▸ WHAT THE EXERCISE ASKS: Copy every one of these rows word for word, leaving out the pictures.

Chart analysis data
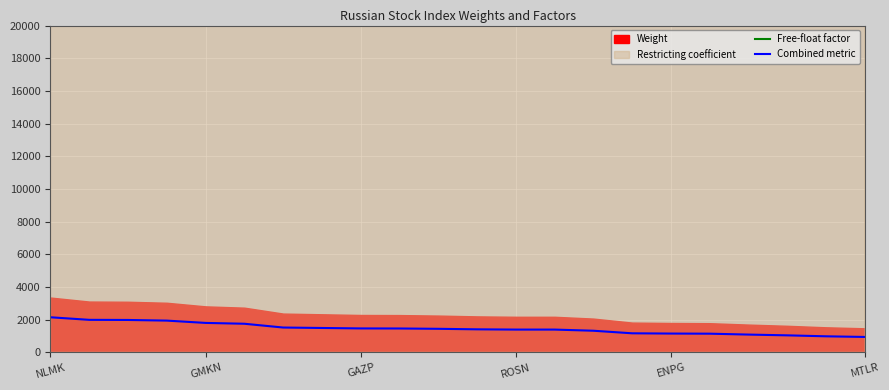

In Free-float factor, how many points are higher than both neighbors (excluding endpoints)?

5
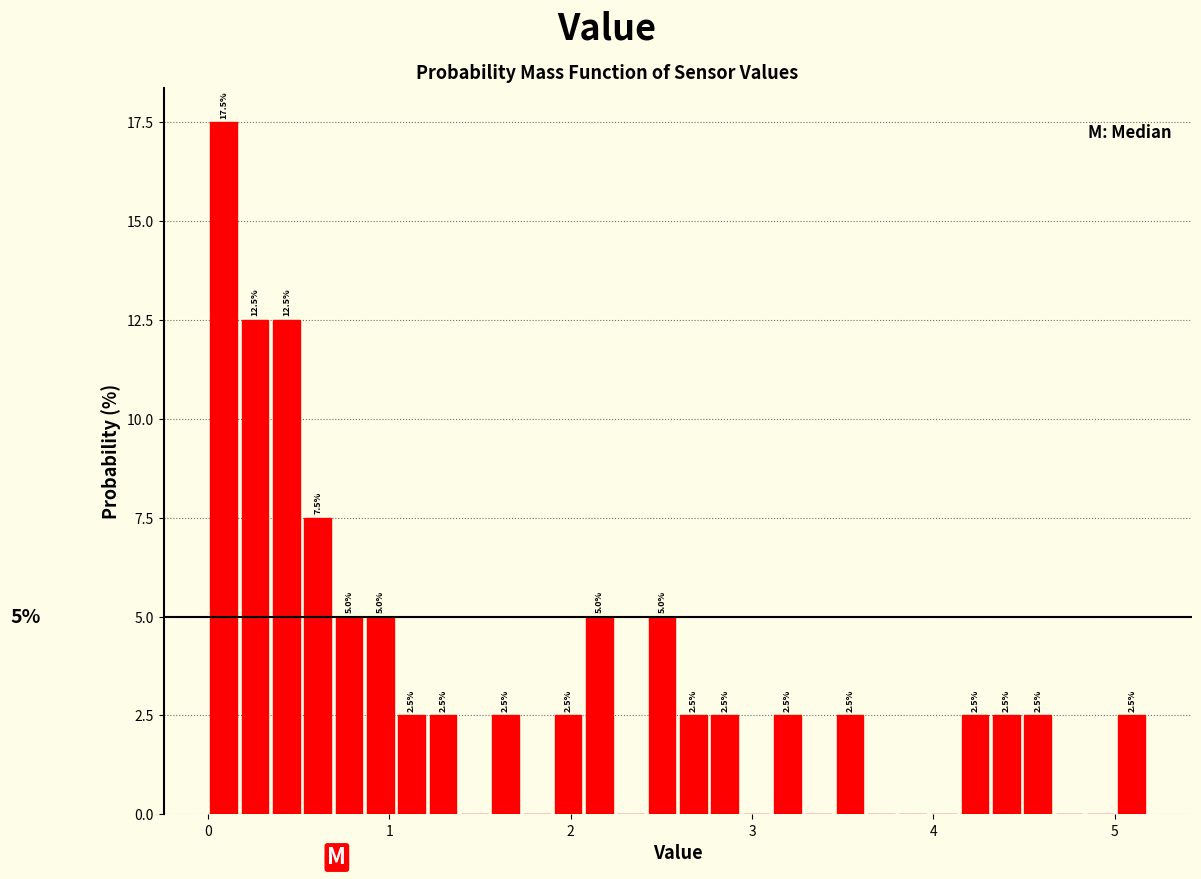

Around what value on the x-axis is the tallest bar? Give the approximate position of its centre, as read against the axis.

0.1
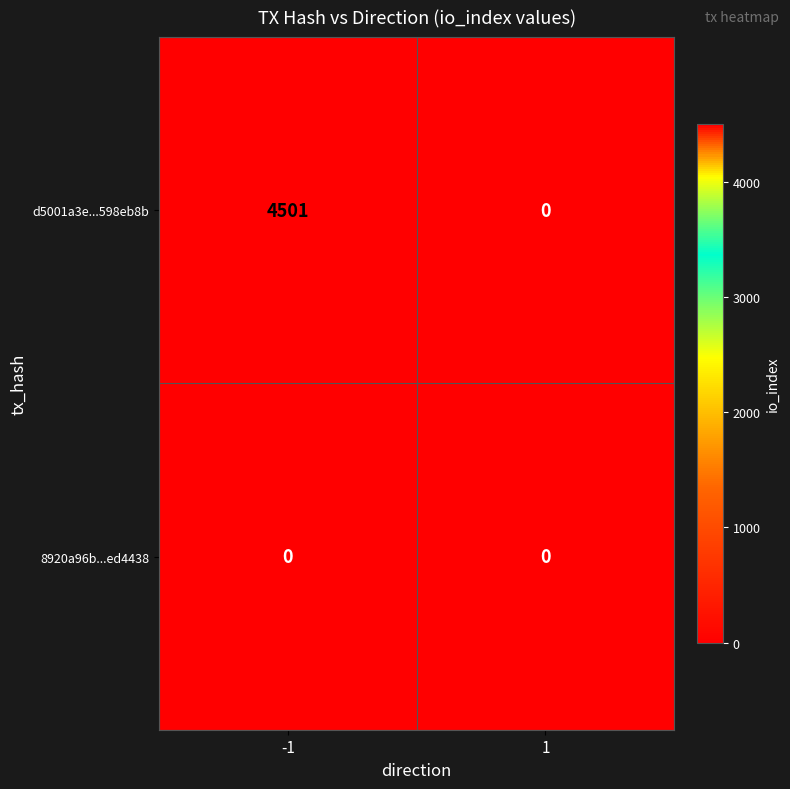

List the series in order of their peak value, highest first.

d5001a3e...598eb8b, 8920a96b...ed4438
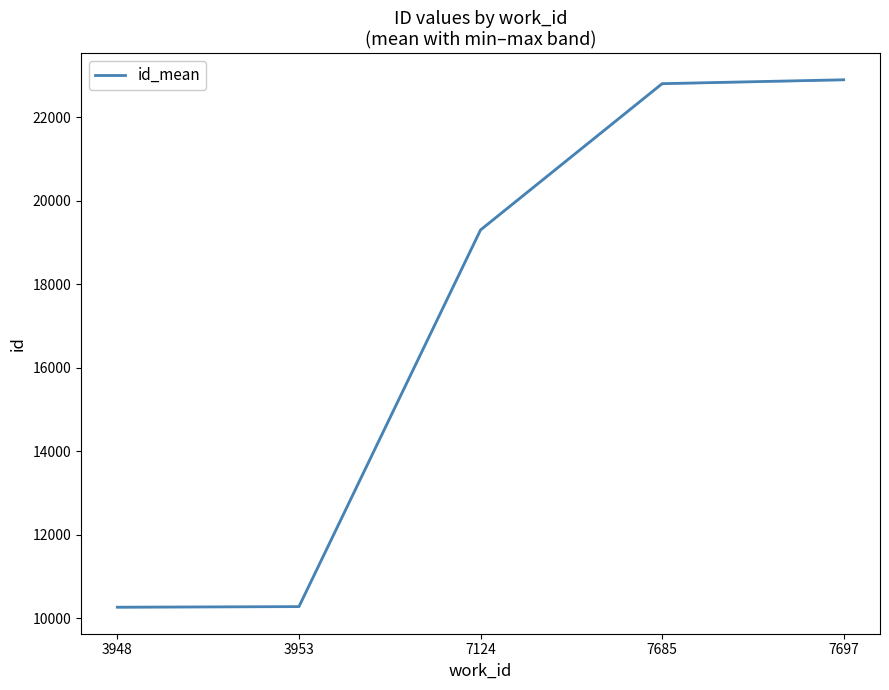

Reading left to right, list all the values displayed in this chart.

3948=10265.5	3953=10279.5	7124=19306.0	7685=22810.5	7697=22903.5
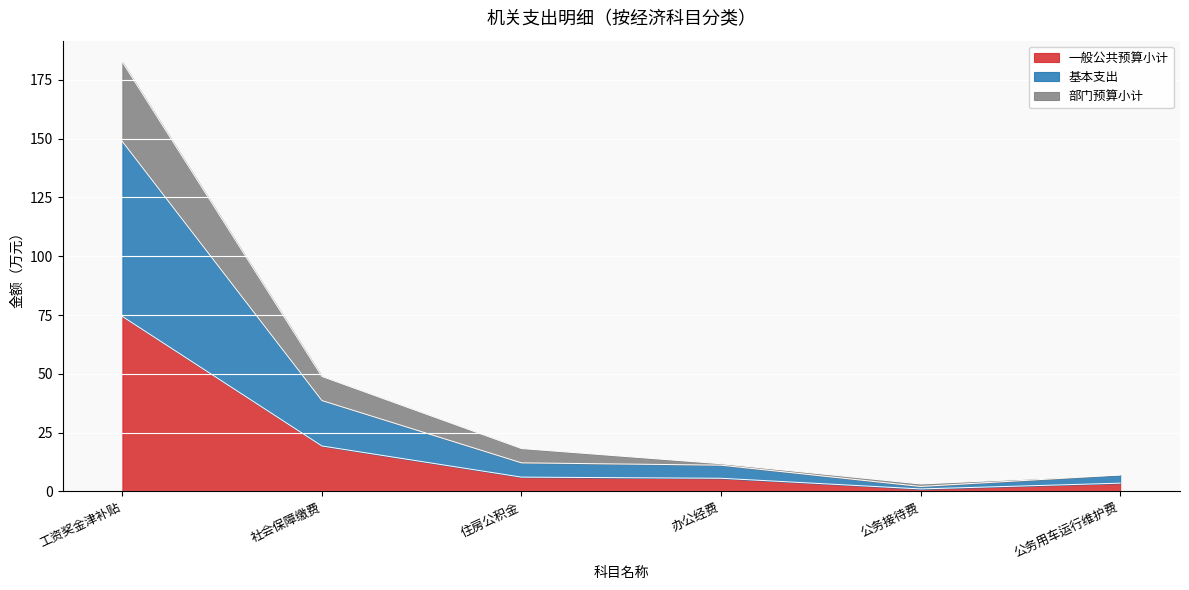

What is the label of the 1st point from the right?

公务用车运行维护费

▸ YOUR RESPONSE:
In Free-float factor, how many points are higher than both neighbors (excluding endpoints)?

5

Around what value on the x-axis is the tallest bar? Give the approximate position of its centre, as read against the axis.

0.1

List the series in order of their peak value, highest first.

d5001a3e...598eb8b, 8920a96b...ed4438

Reading left to right, list all the values displayed in this chart.

3948=10265.5	3953=10279.5	7124=19306.0	7685=22810.5	7697=22903.5

What is the label of the 1st point from the right?

公务用车运行维护费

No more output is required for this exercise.